Back at the house, Susan, wearing a revealing nightgown, opens the door for a plant delivery man.


The delivery man quickly tries to attack her, but she fends him off so he can call his nursery. Of course, her eyes glow green again and she makes the man’s ears bleed before his eyeball slips out of his head and she reveals the demon possessing her.


In an inspired bit of surrealism, the film cuts to later as Oliver arrives home, and we find Susan has somehow converted the bedroom into something like the mausoleum, with antique furniture and cobwebs covering everything. 

In a bizarre and memorable sequence, Susan visits the Woodland Hills Promenade mall and steals a painting from an art gallery, then murders the gallery owner by telekinetically lifting him off the ground and dropping him onto a sharp table centerpiece that impales him.


Perhaps oddly, the theft and murder has no consequences for Susan, although she does intentionally break a plate in the kitchen.

Meanwhile, the psychiatrist drives to the cemetery to get the crown of thorns from the mausoleum. As he removes the crown from the mausoleum door, Susan senses it, even though she is locked in a topless embrace with Oliver back at her house. Susan transforms into the demon and kills Oliver with what appear to be demonic nipples, each equipped with a face, mouth, and fangs.


The psychiatrist arrives at Susan’s house. We watch as he walks through every room (including a balcony), and then he eventually confronts Susan in her cobweb-covered room, where she has hidden various bodies.
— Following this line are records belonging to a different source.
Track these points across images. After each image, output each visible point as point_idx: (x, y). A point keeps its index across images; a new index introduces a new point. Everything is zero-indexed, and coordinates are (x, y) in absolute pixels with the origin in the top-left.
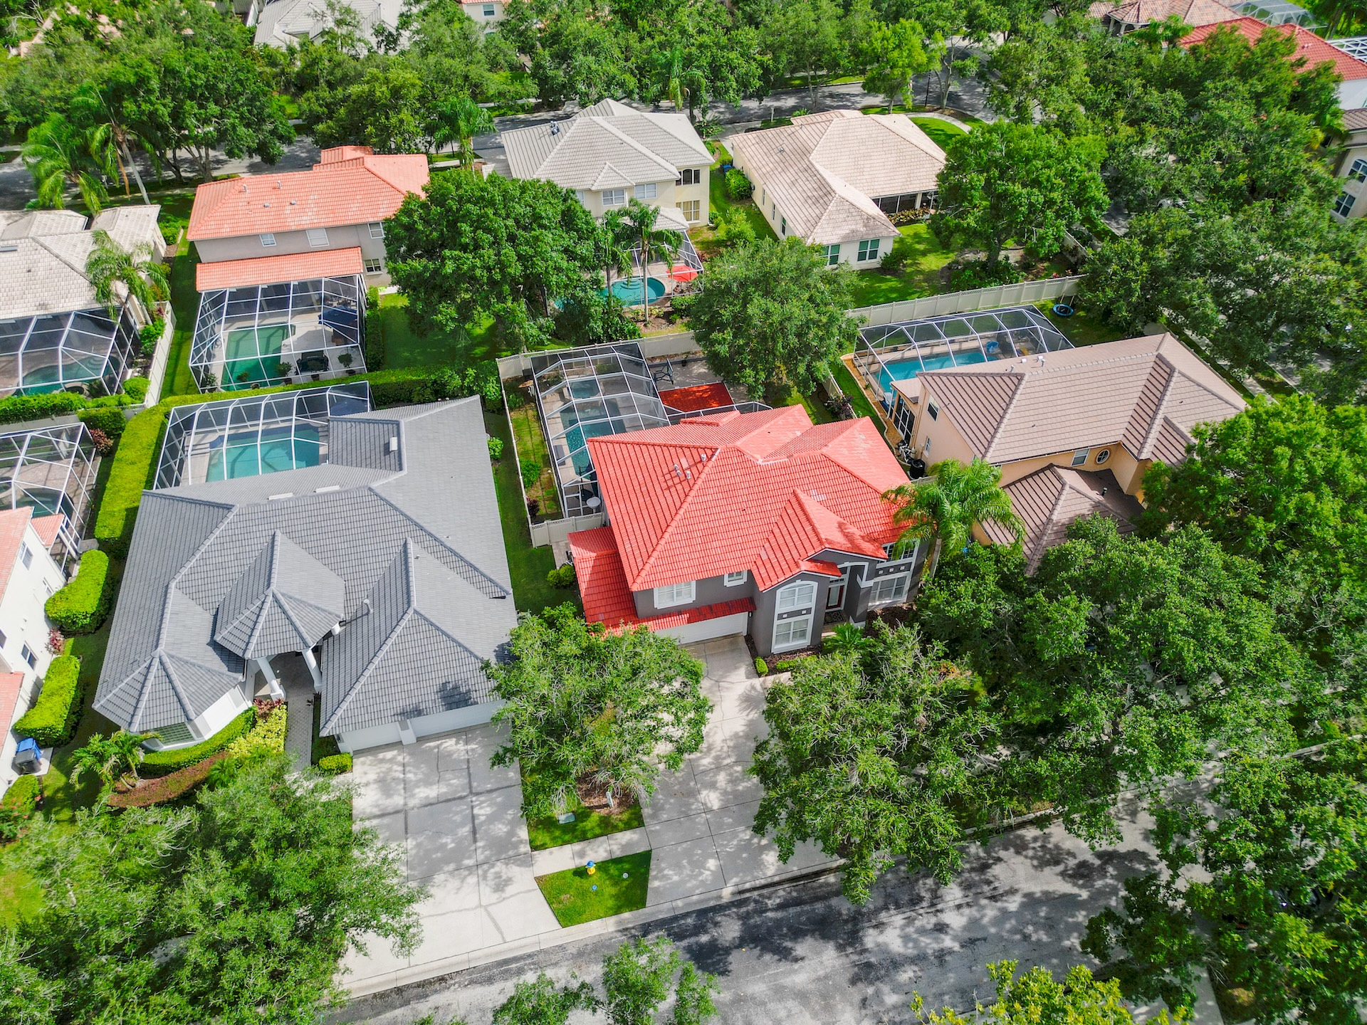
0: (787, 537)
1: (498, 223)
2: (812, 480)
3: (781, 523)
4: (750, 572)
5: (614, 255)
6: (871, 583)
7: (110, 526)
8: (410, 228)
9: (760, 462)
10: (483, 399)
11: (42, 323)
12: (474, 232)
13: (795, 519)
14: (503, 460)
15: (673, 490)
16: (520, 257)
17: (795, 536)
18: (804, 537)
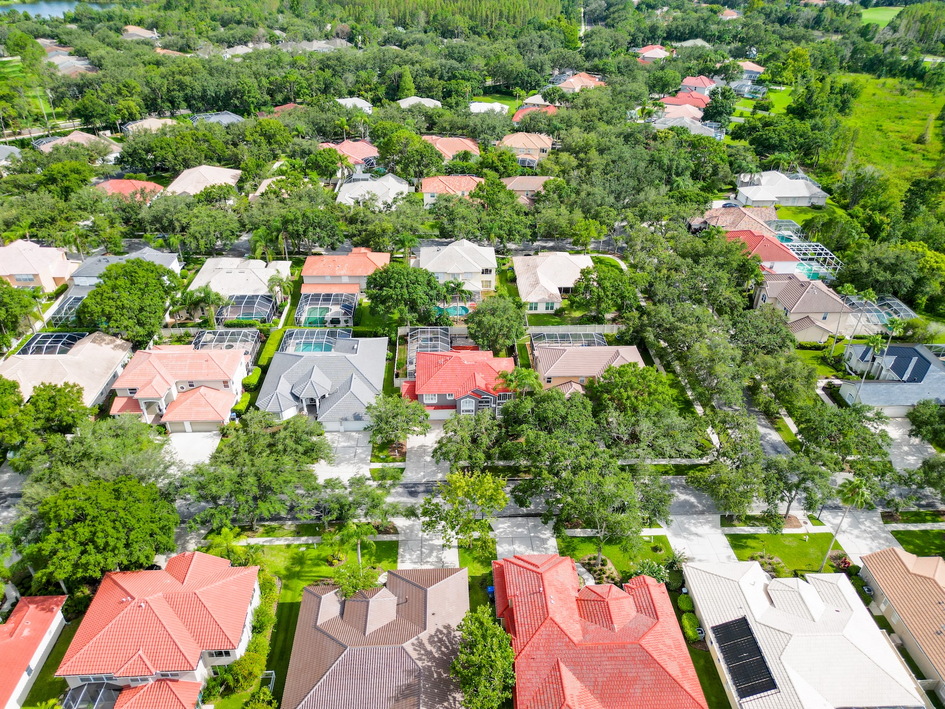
1: (404, 281)
5: (445, 297)
7: (263, 361)
8: (375, 279)
9: (466, 362)
10: (390, 339)
11: (249, 297)
12: (395, 283)
14: (391, 360)
16: (409, 293)
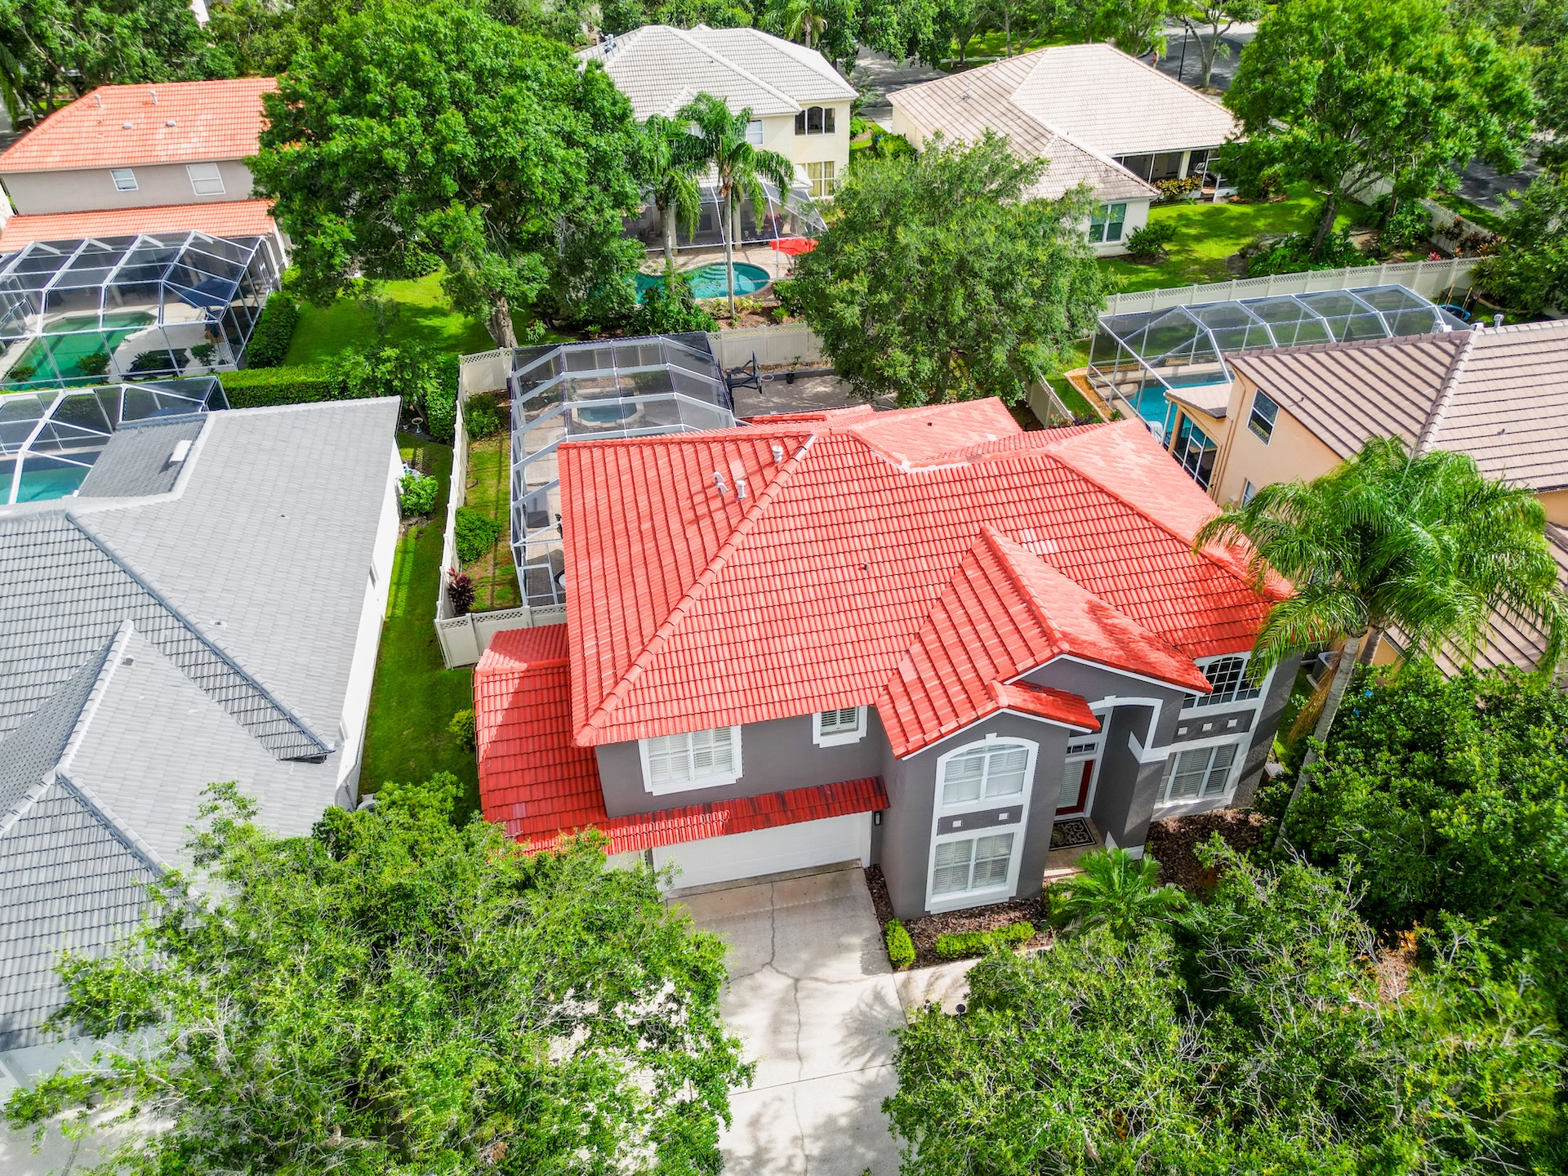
0: (965, 630)
2: (1023, 508)
3: (950, 599)
4: (873, 710)
6: (1163, 753)
9: (906, 466)
12: (392, 85)
13: (983, 589)
15: (705, 523)
16: (476, 130)
17: (983, 627)
18: (1005, 629)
After yelling that he is going to finish what Susan’s father died trying to do (Note: We have never seen or heard of Susan’s father previously), the doctor slams the crown of thorns onto Susan’s head. She squirms for a long time, then green fluid begins seeping from her face (and her demon-nipples’ mouths). She falls to the floor and reverts back to Susan.

In the mausoleum, the demon’s physical form stumbles back to its crypt, urged on by the shadow-figure from the opening (which is apparently not the demon itself). For unknown reasons, the psychiatrist drives Susan to the mausoleum. They enter the crypt and Susan becomes her 10-year-old form to yet again shove the crown of thorns onto the demon’s head. The demon lies down and its eyes close—including the eyes on its nipple-faces.
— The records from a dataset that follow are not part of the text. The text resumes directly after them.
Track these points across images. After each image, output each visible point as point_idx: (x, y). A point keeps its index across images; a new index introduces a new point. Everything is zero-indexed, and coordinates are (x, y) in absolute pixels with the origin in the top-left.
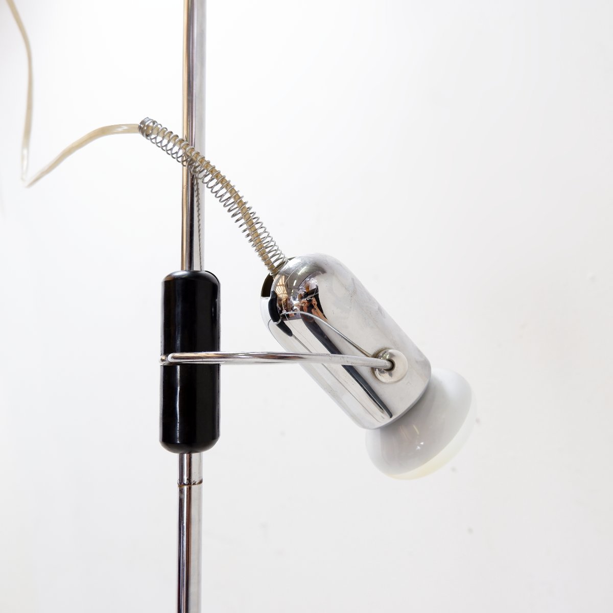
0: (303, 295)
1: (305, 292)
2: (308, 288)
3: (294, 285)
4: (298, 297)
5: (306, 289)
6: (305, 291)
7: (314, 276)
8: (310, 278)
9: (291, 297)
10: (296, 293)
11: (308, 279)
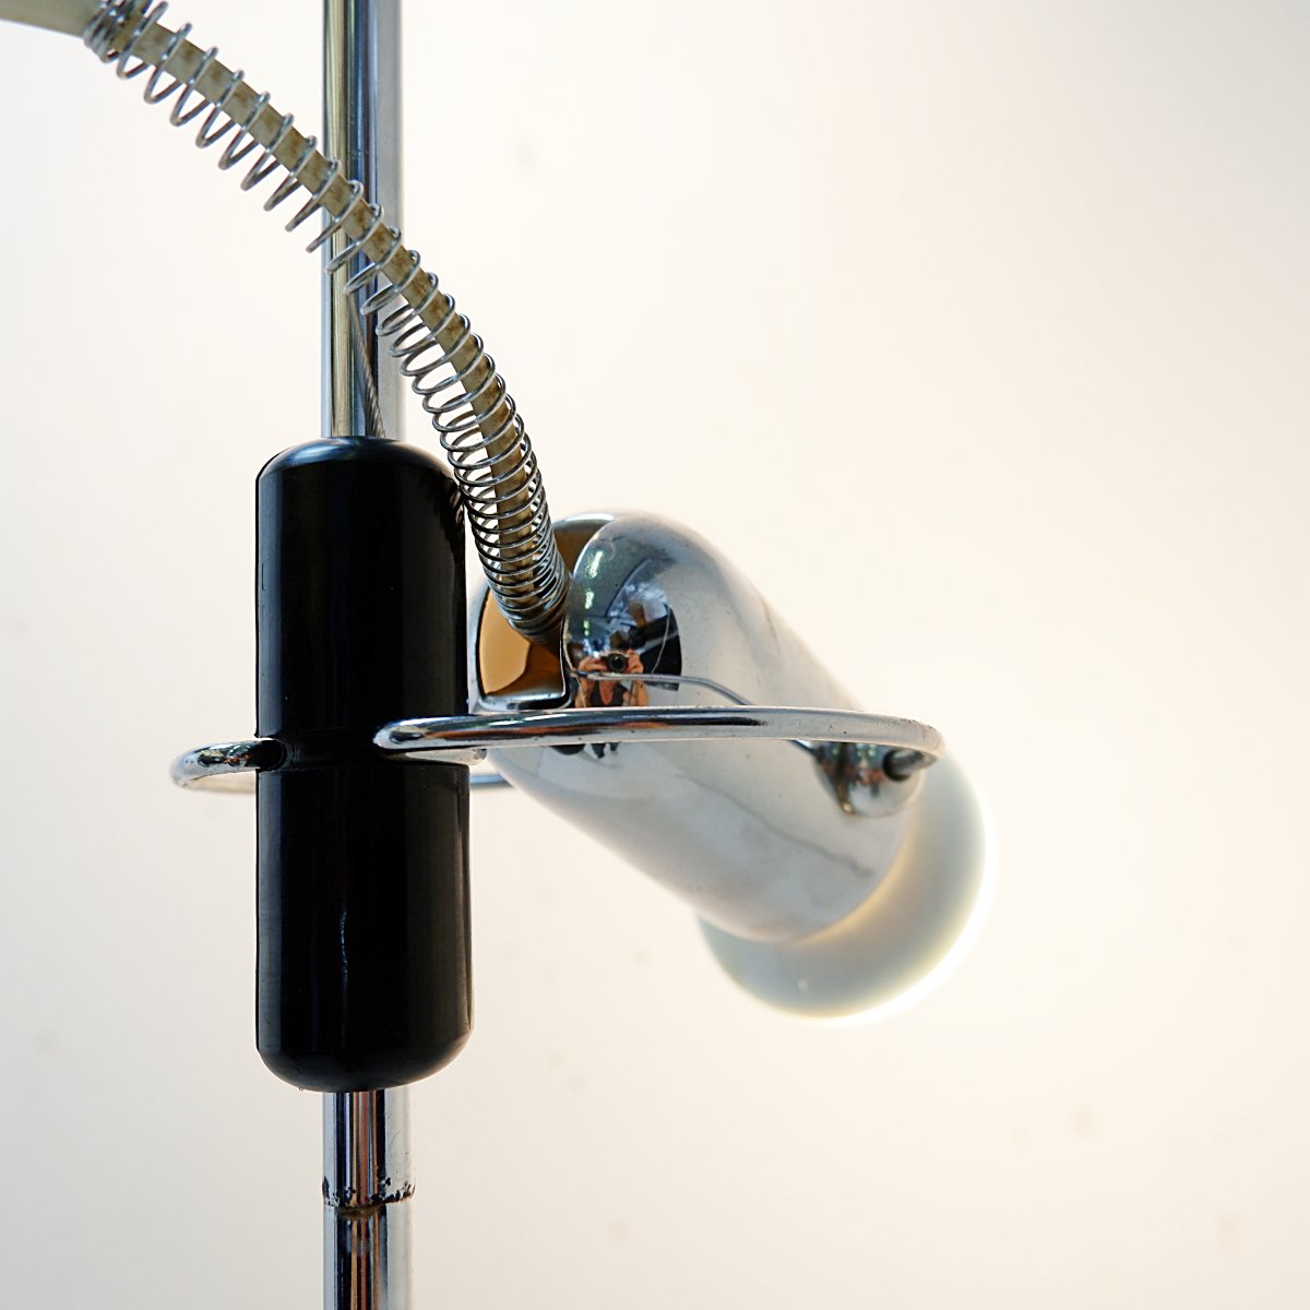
0: (626, 637)
1: (632, 627)
2: (638, 612)
3: (588, 604)
4: (608, 641)
5: (635, 619)
6: (634, 623)
7: (647, 576)
8: (636, 583)
9: (586, 642)
10: (601, 630)
11: (630, 588)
Susan and the doctor walk out of the mausoleum. But the film has one final twist: the caretaker of the cemetery, who wears brown monk-robes, is revealed to be the lustful gardener that Susan killed earlier. He laughs and the filmmakers freeze the frame.

The credits roll over a haunting song:

Love, and other painful things
They take control
And make us lose our wings
To fly to where we’ll be
Alone with memories
Let me live life free again…

To where I’m only me
And not the child who I’m not meant to be
Let’s blow the fire dead
That’s burning in my head
Let me live life free again…

Please let me be for a while
Give me the chance to find myself
Be me for a while
Feel a hundred dreams have come and gone
Just swept away
Not meant to stay
So all that’s left is to play

The end
Will finally close the book
We’ve reached the end
Let’s hope we’ll never look again
To see the pain
And live the fear we knew
We are free again…



Mausoleum has an excellent pedigree, despite the lack of experienced writers and directors. In addition to the stellar cast, the art direction was provided by the great Robert Burns and the creature effects were provided by the great John Carl Buechler (in face, the demon in Mausoleum might be the John Carl Buechlerest of all the John Carl Buechler creations). With all its grotesque death scenes and the liberal sprinkling of nudity throughout the film, Mausoleum is truly one of the high points of 1980s pop-horror.